An Open Letter Of Apology To ‘Halloween III: Season Of The Witch’
By Dr. Zaius
Wednesday, October 29th, 2014 at 12:00 pm
I am sorry. I was wrong about you and I apologize. I was young and stupid and I ask for your eternal forgiveness.
This is my confession as a 32-year old man who for years was part of an angry hateful mob towards 1982’s Halloween III: Season Of The Witch. In my DVD collection, I own every Halloween film except for part three. Like many other horror fans, I whined and complained due to the lack of Michael Myers. Friends and I rejoiced to watch Halloween 4-7, reveling as our pale-faced slasher hero killed dozens of youngsters.
But the years have mellowed me. Thus my confession: Halloween III: Season of the Witch is the best Halloween movie since John Carpenter‘s 1978 original classic. Yeah, I said it! Now I submit to the internet the evidence”¦
1) The film was made by the Halloween family. Produced by Carpenter and Debra Hill, directed by Halloween editor and Michael Myers portrayer Tommy Lee Wallace, and starring Carpenter go-to-guy and horror veteran Tom Atkins, the film even throws Michael in as the original is shown on television two different times.
2) As some still don’t know and continue to argue, Michael Myers was supposed to have died during the climatic explosion that ends Halloween II. This film was supposed to be the beginning of an anthology of individual and totally separate Halloween-themed films that would be released year after year. Unfortunately the venomous feedback received from fans after the lack of Myers cancelled that idea, and six years later against Carpenter’s better judgment, Myers was brought back.
3) The music in SOTW is simply great and perfect for the theme of the film. Carpenter again scored the film and the incorporation of the Silver Shamrock commercial theme recurring throughout became so frightfully foreshadowing of things to come.
4) Whereas there’s no Michael Myers, the film offers a deliciously evil villain in Dan O’Herily as Conal Cochran, an old toy manufacturer who unbeknownst to most is trying to unlock the ancient pagan spirits of Halloween by stealing and using the magic of Stonehenge to destroy the world’s children. His plan is to use simple yet effective Halloween masks to trigger the ruin’s power and unleash Pagan justice. This is shown in one of the most terrifying scenes in movie history (and one of the only to show an innocent child get murdered) as Bud Kupfer’s mask is triggered via the Silver Shamrock commercial and his head is turned to a snake and insect filled mush that then kills his parents.
5) The message of the film is obviously very anti-corporate and anti-consumerism/commercialism. The evil plan is based around marketing to children and brainwashing them to the TV when the time is right. Again, this is why the Silver Shamrock song works so wonderfully.
6) It continues the sequel-tradition of upping the violence and nudity. Violent robot murders, faces exploding, the previously mentioned snake-filled child death, and a nice little hotel romp between Atkins and the adorable Stacy Nelkin.

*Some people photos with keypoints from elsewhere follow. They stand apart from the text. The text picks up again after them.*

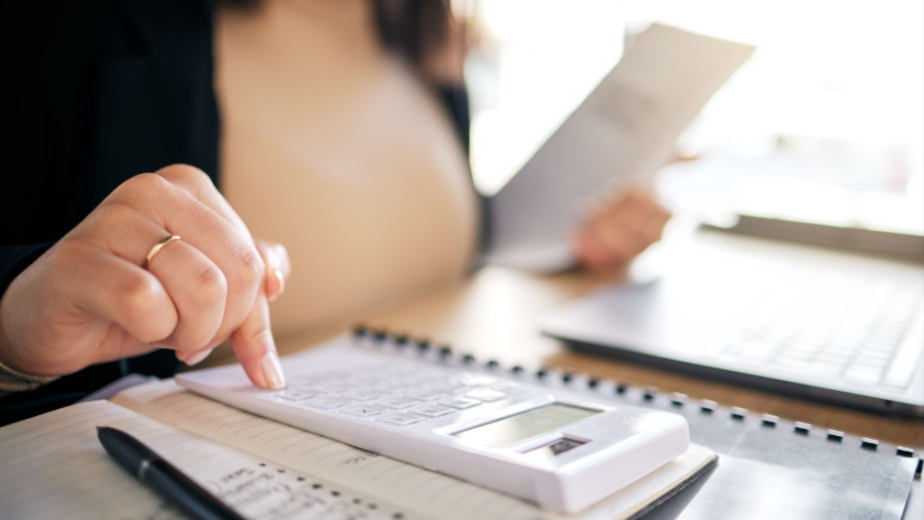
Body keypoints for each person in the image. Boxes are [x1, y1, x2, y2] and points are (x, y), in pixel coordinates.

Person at [0, 0, 670, 425]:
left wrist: (568, 247)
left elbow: (418, 244)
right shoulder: (70, 27)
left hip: (450, 434)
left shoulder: (429, 37)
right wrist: (10, 343)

In summation, Halloween III: Season of the Witch is both an excellent standalone horror film, and a worthy addition to the Halloween series. It even winks at the hardcore series fans (Dr. Castle is named for Nick Castle, who portrayed The Shape in the original, and Dick Warlock, Myers in part two, is a killer robot).
Over the years the Myers sequels have lost their appeal and can easily be viewed as shameless cash-grabs. Carpenter left the series over a script dispute before part four came out. Part five has what many consider the worst ending in the series. And part six was an unfinished mess, which saw series star Donald Pleasance die before completion.

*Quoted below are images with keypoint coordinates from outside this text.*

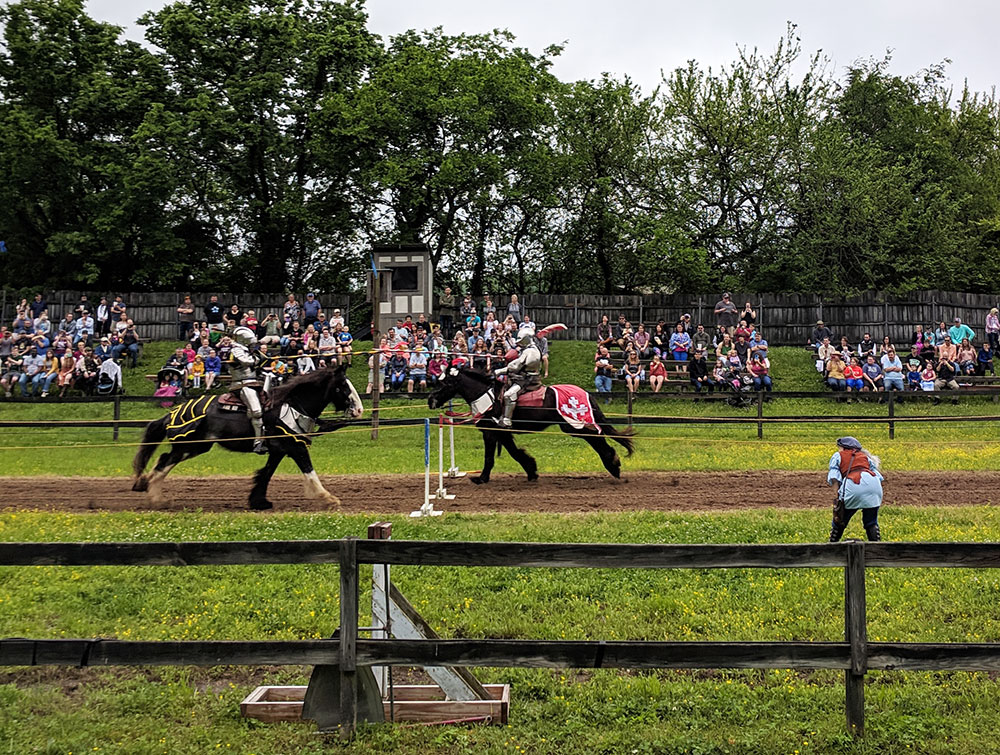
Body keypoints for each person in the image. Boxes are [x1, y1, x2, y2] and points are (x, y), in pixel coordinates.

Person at [828, 436, 884, 542]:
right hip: (874, 487)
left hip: (853, 486)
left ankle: (831, 548)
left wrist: (837, 498)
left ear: (843, 448)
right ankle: (877, 549)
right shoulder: (865, 457)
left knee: (839, 520)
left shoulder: (838, 456)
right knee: (871, 522)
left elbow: (834, 478)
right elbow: (878, 476)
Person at [493, 325, 542, 427]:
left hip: (527, 379)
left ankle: (507, 420)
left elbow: (516, 366)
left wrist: (500, 371)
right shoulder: (527, 349)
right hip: (523, 376)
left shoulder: (530, 351)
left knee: (509, 395)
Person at [230, 326, 268, 454]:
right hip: (241, 384)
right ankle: (258, 442)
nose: (253, 346)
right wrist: (259, 358)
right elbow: (247, 362)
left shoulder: (246, 350)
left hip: (253, 382)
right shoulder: (236, 351)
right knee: (256, 411)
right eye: (251, 344)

Each film upped the violence and destroyed the legacy of the original and character of Michael Myers a little bit more. The biggest abomination was 2002’s Halloween: Resurrection, a film which is notorious for both killing off Jamie Lee Curtis and having rapper Busta Rhymes dispose of Michael. Halloween III received a mere 4.4/10 on IMDB and a 33% on Rotten Tomatoes. It is well deserving of a second viewing and second opinion. It is the best movie with “Halloween” in its title since 1978. And if you realllllly can’t get over the lack of Michael Myers, then pretend the Halloween III part isn’t there. Oh yeah, and grow up!